**Exercise brief**. When you copy the entries, omit the images and keep every word as it is.

**The data**.
[Start of Attachment]

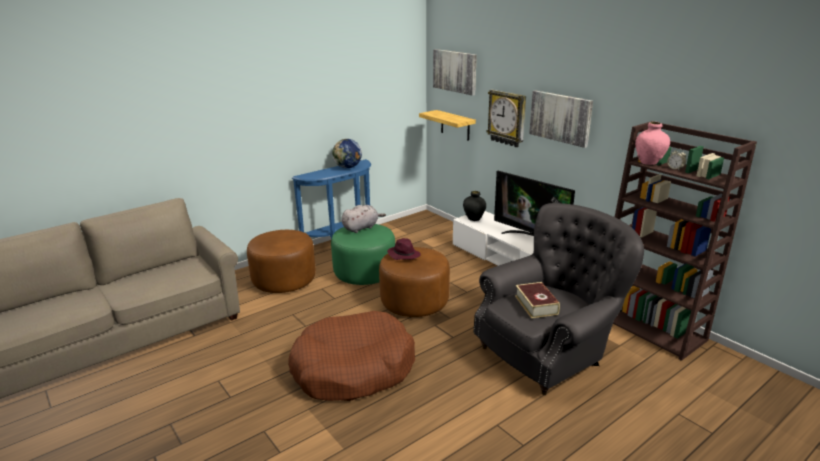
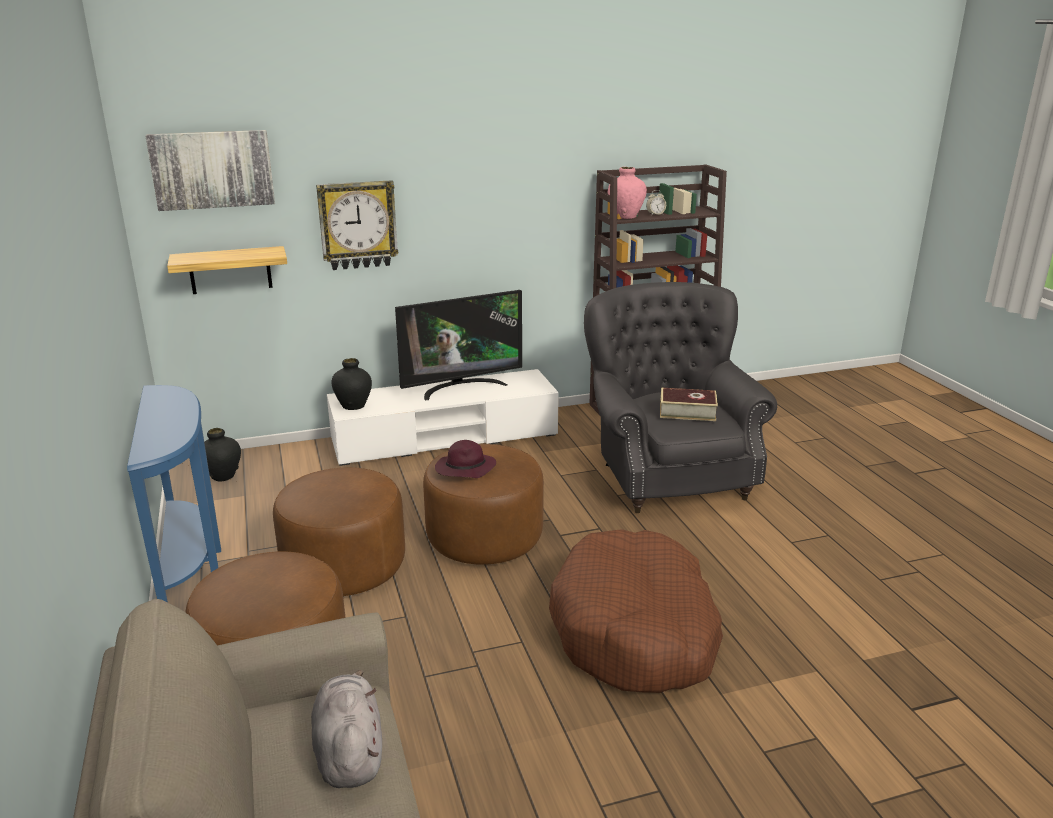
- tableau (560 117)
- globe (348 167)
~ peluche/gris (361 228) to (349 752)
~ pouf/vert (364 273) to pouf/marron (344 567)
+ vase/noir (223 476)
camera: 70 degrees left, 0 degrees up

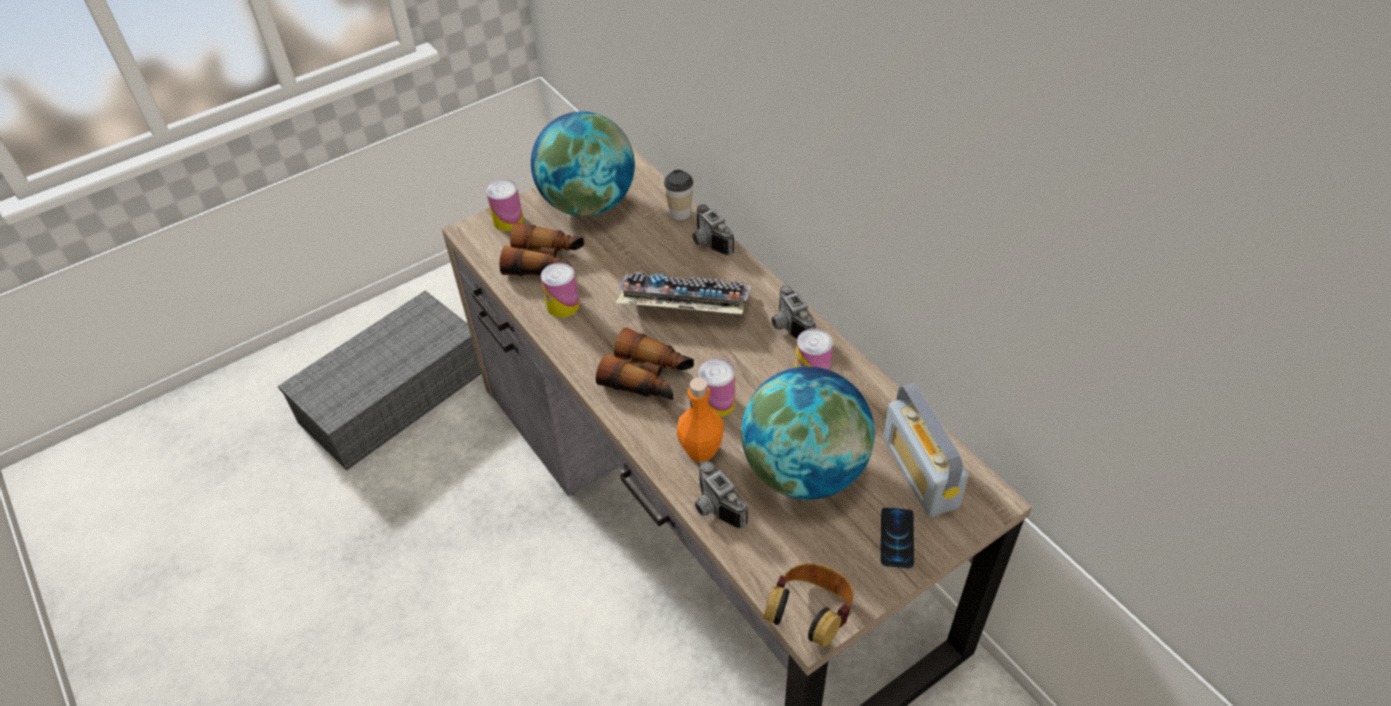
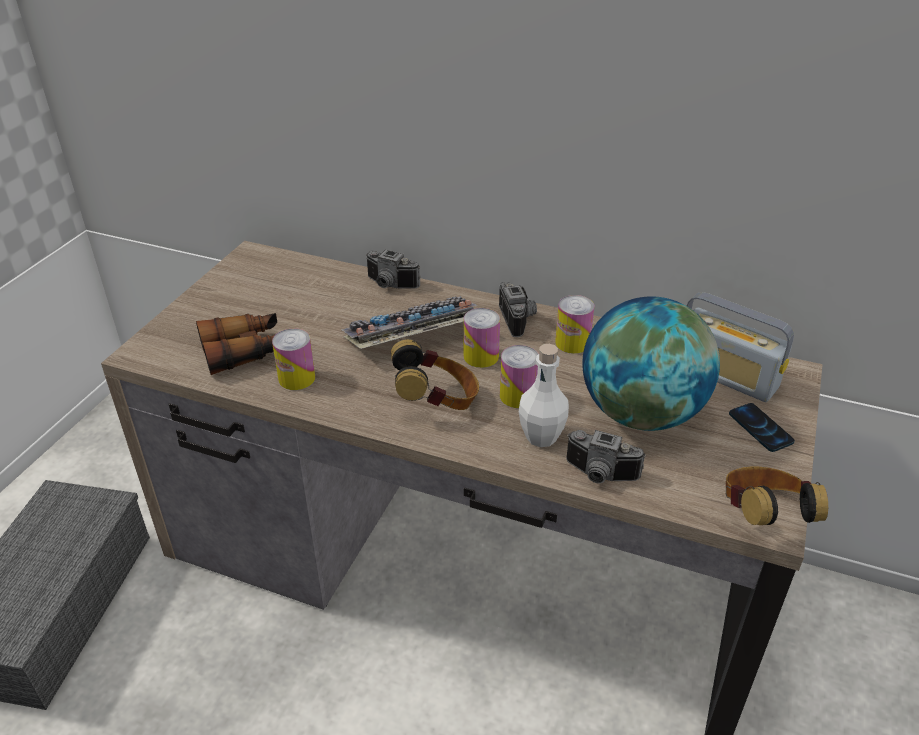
- globe (588 204)
- tasse (680 213)
~ boîte métallique (508 221) to (481 356)
~ appareil photo (788 327) = (519 319) 135 degrees counterclockwise
~ jumelles (648 377) to casque audio (437 401)
~ bouteille/orange (701 450) to bouteille/blanc (541 436)
camera: 35 degrees left, 10 degrees down

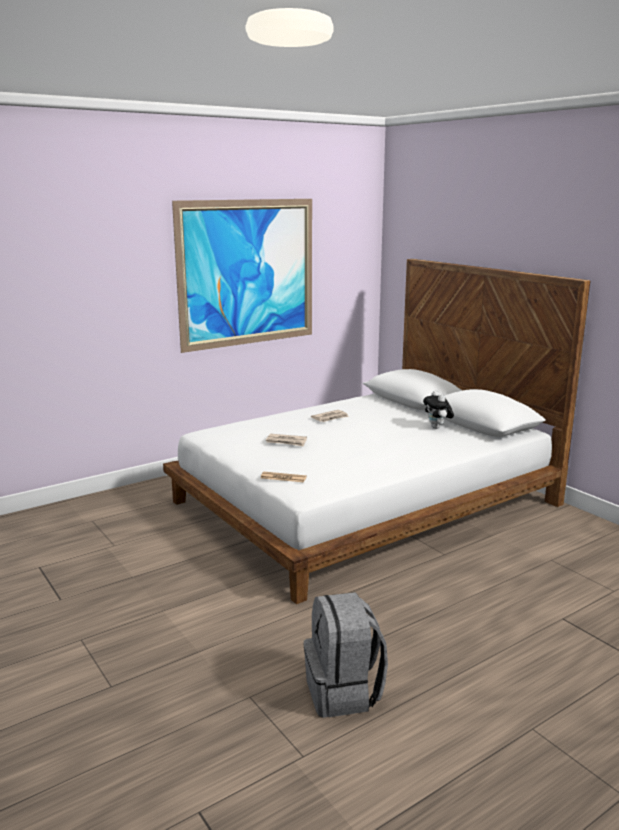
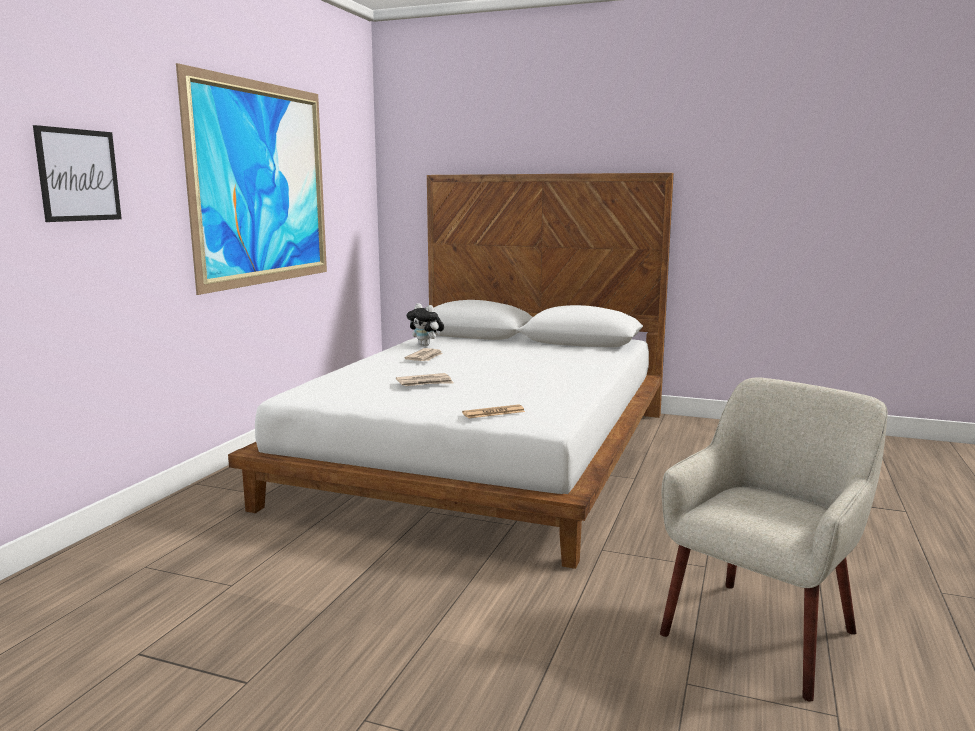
~ peluche (437 428) to (426 345)
~ sac à dos/gris (343 692) to fauteuil/beige (762 633)
+ tableau (78 175)
camera: 35 degrees left, 5 degrees down

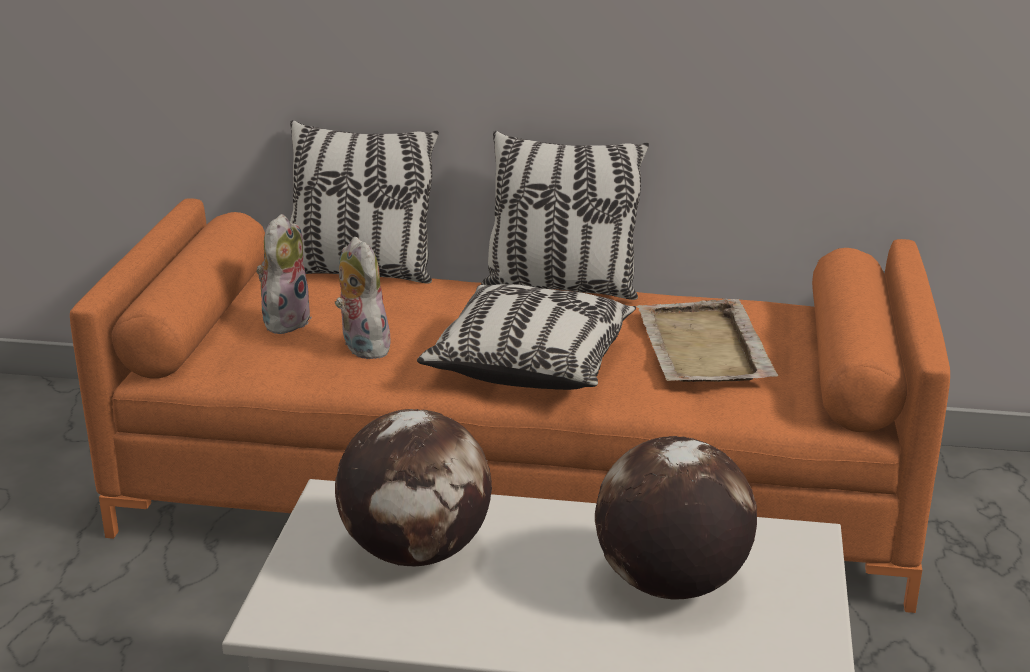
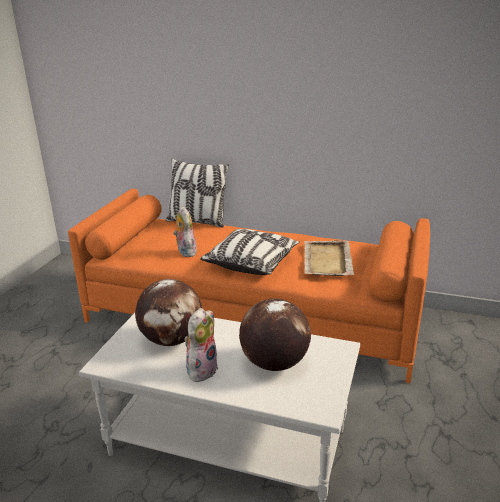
- coussin (561 288)
~ peluche (285 320) to (201 369)
camera: 10 degrees right, 0 degrees up

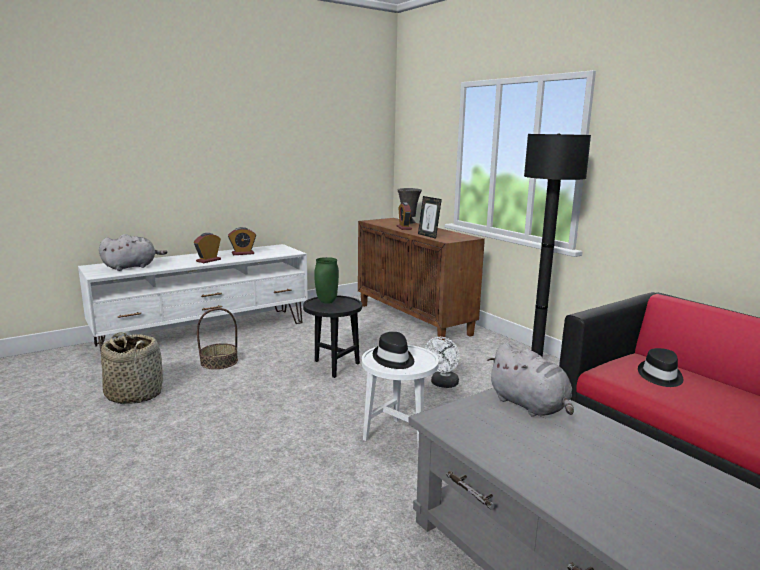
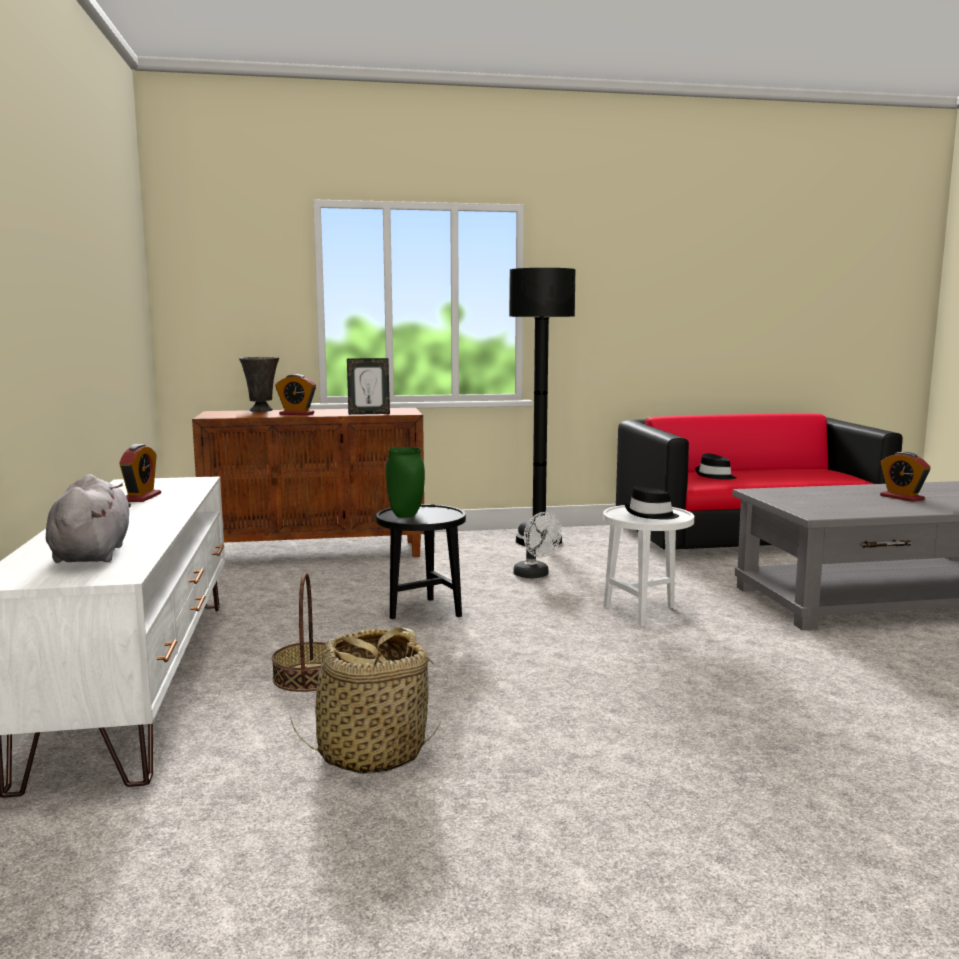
~ réveil (208 260) to (902 497)
- peluche/gris (530 406)
camera: 65 degrees left, 5 degrees down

[End of Attachment]

**Task response**.
- tableau (560 117)
- globe (348 167)
~ peluche/gris (361 228) to (349 752)
~ pouf/vert (364 273) to pouf/marron (344 567)
+ vase/noir (223 476)
camera: 70 degrees left, 0 degrees up

- globe (588 204)
- tasse (680 213)
~ boîte métallique (508 221) to (481 356)
~ appareil photo (788 327) = (519 319) 135 degrees counterclockwise
~ jumelles (648 377) to casque audio (437 401)
~ bouteille/orange (701 450) to bouteille/blanc (541 436)
camera: 35 degrees left, 10 degrees down

~ peluche (437 428) to (426 345)
~ sac à dos/gris (343 692) to fauteuil/beige (762 633)
+ tableau (78 175)
camera: 35 degrees left, 5 degrees down

- coussin (561 288)
~ peluche (285 320) to (201 369)
camera: 10 degrees right, 0 degrees up

~ réveil (208 260) to (902 497)
- peluche/gris (530 406)
camera: 65 degrees left, 5 degrees down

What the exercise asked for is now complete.